Provide training and supervision in recovery-oriented work. Along with monitoring and feedback, we also recommend on-going training and supervision. In our own experience in training ACT teams at the ACT Center of Indiana and the NY State Training Institute for ACT and Recovery Based Practice we have found the need to develop clinical practice skills as well as the need to develop, foster, and reinforce the attitudinal and value shifts required for a recovery-oriented practice. In NY, all ACT staff receive training on recovery and exposure to the IMR toolkit (Mueser & Gingerich, 2002). In a recent observational study of ACT team members’ responses to this training, Felton, Barr, Clark, and Tsemberis (2006) observed that the majority of the trainees responded positively to the training, including accounts of working with consumers using the IMR strategies. There were several challenges observed. One of the most frequently stated concerns by trainees is how to work with consumers who ‘will not admit that they are mentally ill.’ One practical solution offered by a trainee was to consider that perhaps the first step in recovery was to assist the consumer to recognize the way that their symptoms interfere with their life’s goals.
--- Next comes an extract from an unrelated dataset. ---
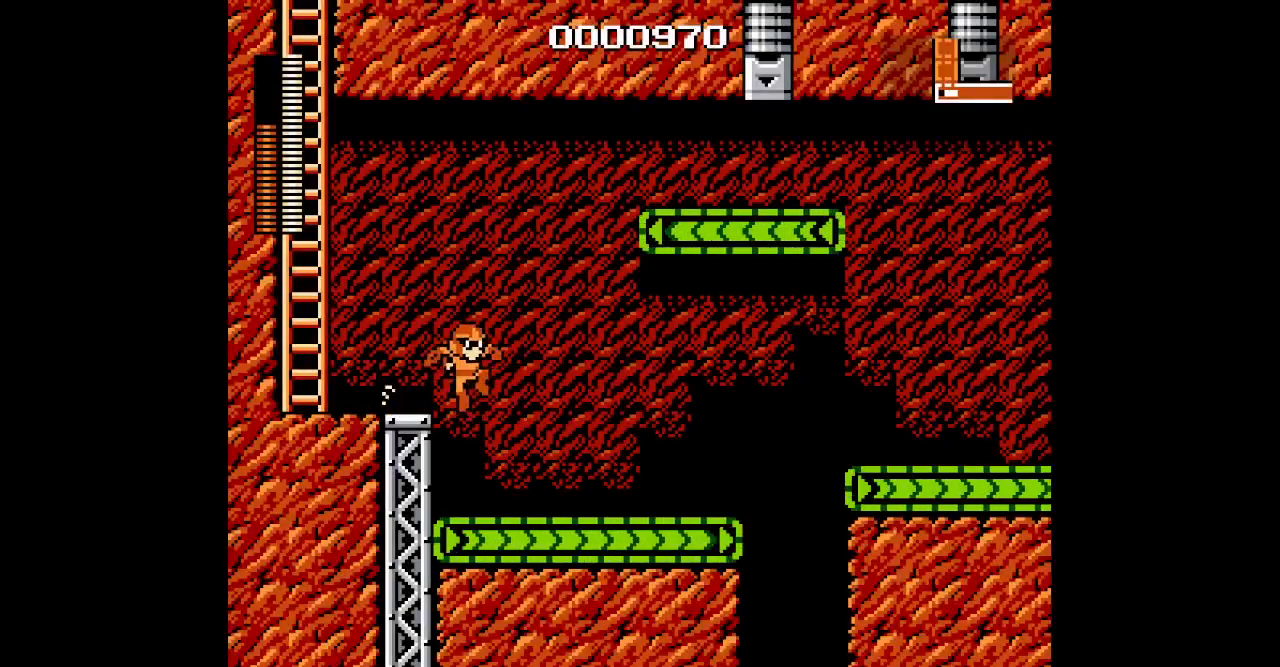
Gameplay with a controller (Nintendo layout); each line is a JSON object with the inputs held at the frame after it. "events" lists button and stick changes between this image and that frame as [ms after this image, input, new state], when the widget could be followed in between. Not read: HOME L3 R3.
{"buttons": ["DPAD_RIGHT"], "events": []}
During the course of training, trainees began to shift their perspective from a symptom-dominant view to describing their service recipients in holistic terms: “in terms of their talents, strengths, and social and emotional concerns” (p. 117). Both ACT Centers include consumers as co-trainers. They help develop and present training materials. They also provide personal stories of recovery and what helped them in the process so that trainees can see strong examples of recovery in action. This training practice also models the inclusion of consumers as colleagues.
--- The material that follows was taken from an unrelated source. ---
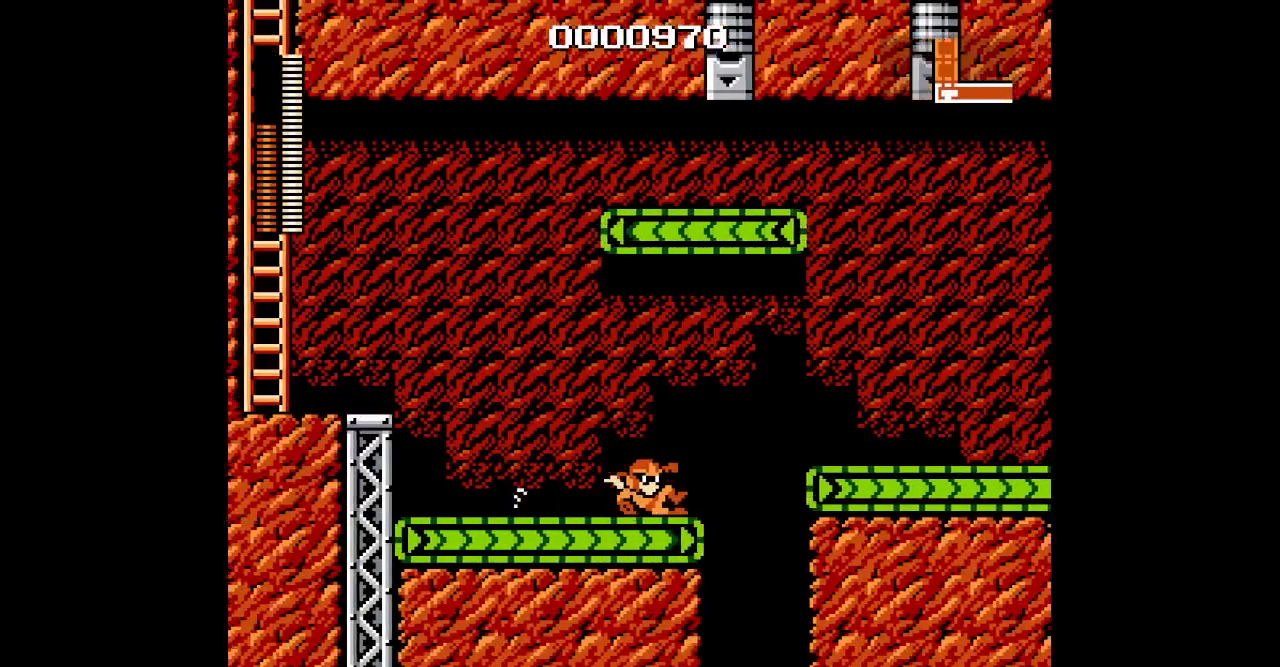
{"buttons": ["DPAD_RIGHT"], "events": []}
Hire consumers as ACT team staff members. The work of Solomon and others has established that case management teams comprised of consumers can be as effective as teams comprised of non-consumer professionals (Solomon & Draine, 1995), and there is evidence that consumer peer specialists on an ACT team can have a positive impact on the outcomes for service recipients (Felton et al., 1995). Consumers can have a powerful effect on non-consumer providers by changing the nature of the team meetings and serving to humanize the team by introducing their perspective (Solomon & Draine, 1998). It is also apparent that consumers approach the role of case management differently than do non-consumer professionals, drawing more on their self-management techniques and role modeling in their interventions with service recipients (Lyons, Cook, Rath, Karver, & Slagg, 1996; Paulson et al., 1999). Thus, the inclusion of consumer providers on ACT teams is a natural way to enhance recovery-orientation.
Recovery-oriented practice and ACT have sometimes been viewed as incompatible. While we may debate the percentage of people who can recover fully or discuss the best methodology for measuring recovery, there is no doubt that the principles identified by the recovery movement—consumer choice, hope, respect, patience, and compassion can and must be incorporated into today’s ACT teams.